Excerpt provided Start Marker

PC MALL, INC.  2012 EQUITY INCENTIVE PLAN

 

STOCK OPTION AGREEMENT

 

PC Mall, Inc., a Delaware corporation (the “Company”), has granted to the Optionee named in the Notice of Grant of Stock Option (the “Grant Notice”) to which this Stock Option Agreement (this “Option Agreement”) is attached an option (the “Option”) to purchase certain shares (“Shares”) of the Company’s Common Stock upon the terms and conditions set forth in the Grant Notice and this Option Agreement. The Option has been granted pursuant to and shall in all respects be subject to the terms and conditions of the PC Mall, Inc. 2012 Equity Incentive Plan (the “Plan”), as amended from time to time, the provisions of which are incorporated herein by reference and made a part hereof. In the event of any inconsistency between the Plan and this Option Agreement, the terms of the Plan shall control.

Excerpt provided End Marker

Work to complete:
• 1. In the stock option agreement excerpt, which document's terms prevail if it and the Option Agreement are inconsistent?
• 2. List every defined term that the stock option agreement excerpt introduces in quotation marks.
• 3. Write the next part of the PC Mall stock option agreement, picking up after its final sentence.

Dataset extract Start Marker

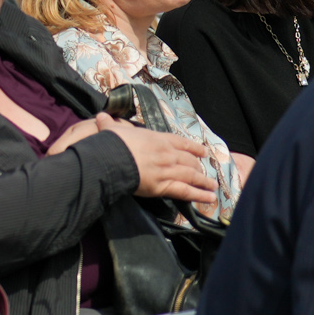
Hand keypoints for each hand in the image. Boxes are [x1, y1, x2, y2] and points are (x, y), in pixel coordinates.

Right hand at [95, 117, 221, 204]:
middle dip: (198, 167)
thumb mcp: (112, 129)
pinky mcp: (164, 186)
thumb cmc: (112, 143)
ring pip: (192, 176)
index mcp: (158, 139)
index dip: (194, 148)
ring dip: (204, 181)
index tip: (203, 152)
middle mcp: (168, 154)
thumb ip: (110, 124)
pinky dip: (199, 195)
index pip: (181, 142)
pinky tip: (210, 198)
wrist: (110, 158)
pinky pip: (186, 191)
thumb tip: (100, 116)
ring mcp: (168, 170)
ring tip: (213, 185)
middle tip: (204, 171)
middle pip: (189, 161)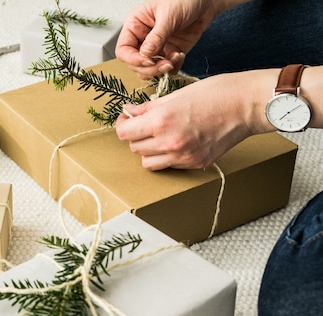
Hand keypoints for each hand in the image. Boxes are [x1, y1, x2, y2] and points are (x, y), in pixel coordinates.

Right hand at [115, 0, 218, 78]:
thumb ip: (157, 36)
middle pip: (135, 64)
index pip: (123, 50)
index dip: (133, 59)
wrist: (205, 2)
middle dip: (150, 68)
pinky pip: (165, 70)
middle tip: (166, 64)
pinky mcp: (168, 54)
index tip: (149, 60)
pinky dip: (173, 68)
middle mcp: (142, 39)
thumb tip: (146, 54)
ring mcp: (155, 48)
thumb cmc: (184, 0)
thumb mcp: (168, 15)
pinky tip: (181, 56)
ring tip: (175, 58)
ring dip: (161, 70)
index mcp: (135, 26)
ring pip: (148, 70)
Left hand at [115, 72, 272, 169]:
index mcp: (161, 121)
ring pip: (148, 163)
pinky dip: (167, 157)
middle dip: (136, 136)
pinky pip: (169, 166)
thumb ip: (148, 108)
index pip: (124, 133)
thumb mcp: (176, 94)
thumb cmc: (216, 92)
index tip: (128, 118)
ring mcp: (183, 156)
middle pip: (134, 148)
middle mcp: (169, 142)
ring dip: (149, 151)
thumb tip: (129, 112)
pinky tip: (178, 142)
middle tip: (145, 125)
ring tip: (160, 136)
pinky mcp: (195, 164)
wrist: (248, 105)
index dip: (123, 124)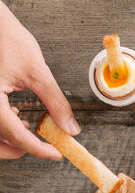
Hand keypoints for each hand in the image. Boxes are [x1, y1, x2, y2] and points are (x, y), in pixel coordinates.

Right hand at [0, 1, 79, 159]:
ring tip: (31, 126)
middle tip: (46, 145)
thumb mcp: (37, 72)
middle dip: (23, 148)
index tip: (57, 153)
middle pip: (0, 145)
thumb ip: (56, 102)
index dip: (39, 149)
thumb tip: (70, 127)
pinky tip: (16, 113)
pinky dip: (4, 126)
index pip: (16, 136)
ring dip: (12, 139)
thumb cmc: (6, 39)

Dataset extract End Marker

Expected outputs:
• 1. The PC Mall, Inc. 2012 Equity Incentive Plan (the "Plan") controls.

• 2. Company, Grant Notice, Option Agreement, Option, Shares, Plan

• 3.
1.                                      Definitions.  Capitalized terms not explicitly defined in this Option Agreement shall have the same definitions as in the Plan and the Grant Notice.  In addition, for purposes of this Option Agreement and the Grant Notice:

 

(a)                                 “Cause” means, except as defined otherwise in any agreement between Optionee and the Company or any Subsidiary (any which definition shall govern for purposes of this Option Agreement), (i) Optionee engages in a material act of misconduct, including but not limited to misappropriation of trade secrets, fraud, or embezzlement; (ii) Optionee commits a crime involving dishonesty, breach of trust, or physical harm to any person; (iii) Optionee breaches a material term of any agreement between Optionee and the Company or any Subsidiary; (iv) Optionee refuses to implement or follow a lawful policy or directive of the Company; (v) Optionee engages in misfeasance or malfeasance demonstrated by Optionee’s failure to perform Optionee’s job duties diligently and/or professionally; or (vi) Optionee violates a Company policy or procedure which is materially injurious to the Company, including violation of the Company’s policy concerning sexual harassment, discrimination or retaliation.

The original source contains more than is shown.